§ **Dataset records**

* START *

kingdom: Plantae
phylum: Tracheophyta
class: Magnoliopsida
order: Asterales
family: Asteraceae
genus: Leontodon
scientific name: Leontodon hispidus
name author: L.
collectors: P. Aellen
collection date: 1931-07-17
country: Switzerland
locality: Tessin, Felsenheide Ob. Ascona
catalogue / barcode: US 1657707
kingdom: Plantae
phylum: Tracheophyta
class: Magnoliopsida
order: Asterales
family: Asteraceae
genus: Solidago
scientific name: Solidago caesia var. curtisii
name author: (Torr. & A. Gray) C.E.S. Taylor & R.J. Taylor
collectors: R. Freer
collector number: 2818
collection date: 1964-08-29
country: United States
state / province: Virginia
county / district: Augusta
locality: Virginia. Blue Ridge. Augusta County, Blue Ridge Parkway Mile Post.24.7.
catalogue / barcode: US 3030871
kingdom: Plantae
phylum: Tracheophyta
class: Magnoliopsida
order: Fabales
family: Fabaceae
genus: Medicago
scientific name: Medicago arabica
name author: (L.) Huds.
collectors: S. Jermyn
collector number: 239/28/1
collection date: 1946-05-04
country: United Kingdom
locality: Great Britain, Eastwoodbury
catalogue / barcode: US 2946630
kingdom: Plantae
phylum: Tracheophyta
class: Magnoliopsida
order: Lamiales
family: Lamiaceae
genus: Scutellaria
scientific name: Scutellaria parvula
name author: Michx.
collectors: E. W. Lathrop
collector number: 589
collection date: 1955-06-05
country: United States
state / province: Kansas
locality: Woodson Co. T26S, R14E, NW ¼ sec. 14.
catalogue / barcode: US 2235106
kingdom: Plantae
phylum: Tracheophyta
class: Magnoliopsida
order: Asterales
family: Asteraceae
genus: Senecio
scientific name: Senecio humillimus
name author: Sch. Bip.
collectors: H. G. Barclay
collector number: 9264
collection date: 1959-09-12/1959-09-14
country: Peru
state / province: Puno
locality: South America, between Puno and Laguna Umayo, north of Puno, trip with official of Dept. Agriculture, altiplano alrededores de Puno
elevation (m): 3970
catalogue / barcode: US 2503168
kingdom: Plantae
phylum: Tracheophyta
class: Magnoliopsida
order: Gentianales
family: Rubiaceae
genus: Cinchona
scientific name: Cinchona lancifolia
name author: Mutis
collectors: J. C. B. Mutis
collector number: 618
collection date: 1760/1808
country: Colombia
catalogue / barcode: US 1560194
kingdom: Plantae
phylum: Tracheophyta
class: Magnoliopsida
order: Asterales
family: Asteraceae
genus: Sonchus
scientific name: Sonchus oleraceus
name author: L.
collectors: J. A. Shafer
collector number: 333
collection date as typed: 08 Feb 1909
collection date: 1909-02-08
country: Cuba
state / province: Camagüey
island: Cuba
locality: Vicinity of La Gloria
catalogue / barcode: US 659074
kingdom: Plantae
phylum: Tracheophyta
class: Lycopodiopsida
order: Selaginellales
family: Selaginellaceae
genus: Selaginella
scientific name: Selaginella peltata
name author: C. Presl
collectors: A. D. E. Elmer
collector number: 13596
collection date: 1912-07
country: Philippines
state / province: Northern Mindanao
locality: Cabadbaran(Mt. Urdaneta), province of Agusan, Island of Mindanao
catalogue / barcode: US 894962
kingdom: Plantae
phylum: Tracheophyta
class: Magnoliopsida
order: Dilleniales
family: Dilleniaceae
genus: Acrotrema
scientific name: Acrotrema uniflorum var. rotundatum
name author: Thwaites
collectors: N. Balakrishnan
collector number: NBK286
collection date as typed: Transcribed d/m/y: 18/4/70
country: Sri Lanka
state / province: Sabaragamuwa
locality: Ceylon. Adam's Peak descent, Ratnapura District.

* END *

§ **Exercise objective**
Copy all of the lines above character for character, changing nothing and leaving nothing out.

§ **Final answer**
kingdom: Plantae
phylum: Tracheophyta
class: Magnoliopsida
order: Asterales
family: Asteraceae
genus: Leontodon
scientific name: Leontodon hispidus
name author: L.
collectors: P. Aellen
collection date: 1931-07-17
country: Switzerland
locality: Tessin, Felsenheide Ob. Ascona
catalogue / barcode: US 1657707
kingdom: Plantae
phylum: Tracheophyta
class: Magnoliopsida
order: Asterales
family: Asteraceae
genus: Solidago
scientific name: Solidago caesia var. curtisii
name author: (Torr. & A. Gray) C.E.S. Taylor & R.J. Taylor
collectors: R. Freer
collector number: 2818
collection date: 1964-08-29
country: United States
state / province: Virginia
county / district: Augusta
locality: Virginia. Blue Ridge. Augusta County, Blue Ridge Parkway Mile Post.24.7.
catalogue / barcode: US 3030871
kingdom: Plantae
phylum: Tracheophyta
class: Magnoliopsida
order: Fabales
family: Fabaceae
genus: Medicago
scientific name: Medicago arabica
name author: (L.) Huds.
collectors: S. Jermyn
collector number: 239/28/1
collection date: 1946-05-04
country: United Kingdom
locality: Great Britain, Eastwoodbury
catalogue / barcode: US 2946630
kingdom: Plantae
phylum: Tracheophyta
class: Magnoliopsida
order: Lamiales
family: Lamiaceae
genus: Scutellaria
scientific name: Scutellaria parvula
name author: Michx.
collectors: E. W. Lathrop
collector number: 589
collection date: 1955-06-05
country: United States
state / province: Kansas
locality: Woodson Co. T26S, R14E, NW ¼ sec. 14.
catalogue / barcode: US 2235106
kingdom: Plantae
phylum: Tracheophyta
class: Magnoliopsida
order: Asterales
family: Asteraceae
genus: Senecio
scientific name: Senecio humillimus
name author: Sch. Bip.
collectors: H. G. Barclay
collector number: 9264
collection date: 1959-09-12/1959-09-14
country: Peru
state / province: Puno
locality: South America, between Puno and Laguna Umayo, north of Puno, trip with official of Dept. Agriculture, altiplano alrededores de Puno
elevation (m): 3970
catalogue / barcode: US 2503168
kingdom: Plantae
phylum: Tracheophyta
class: Magnoliopsida
order: Gentianales
family: Rubiaceae
genus: Cinchona
scientific name: Cinchona lancifolia
name author: Mutis
collectors: J. C. B. Mutis
collector number: 618
collection date: 1760/1808
country: Colombia
catalogue / barcode: US 1560194
kingdom: Plantae
phylum: Tracheophyta
class: Magnoliopsida
order: Asterales
family: Asteraceae
genus: Sonchus
scientific name: Sonchus oleraceus
name author: L.
collectors: J. A. Shafer
collector number: 333
collection date as typed: 08 Feb 1909
collection date: 1909-02-08
country: Cuba
state / province: Camagüey
island: Cuba
locality: Vicinity of La Gloria
catalogue / barcode: US 659074
kingdom: Plantae
phylum: Tracheophyta
class: Lycopodiopsida
order: Selaginellales
family: Selaginellaceae
genus: Selaginella
scientific name: Selaginella peltata
name author: C. Presl
collectors: A. D. E. Elmer
collector number: 13596
collection date: 1912-07
country: Philippines
state / province: Northern Mindanao
locality: Cabadbaran(Mt. Urdaneta), province of Agusan, Island of Mindanao
catalogue / barcode: US 894962
kingdom: Plantae
phylum: Tracheophyta
class: Magnoliopsida
order: Dilleniales
family: Dilleniaceae
genus: Acrotrema
scientific name: Acrotrema uniflorum var. rotundatum
name author: Thwaites
collectors: N. Balakrishnan
collector number: NBK286
collection date as typed: Transcribed d/m/y: 18/4/70
country: Sri Lanka
state / province: Sabaragamuwa
locality: Ceylon. Adam's Peak descent, Ratnapura District.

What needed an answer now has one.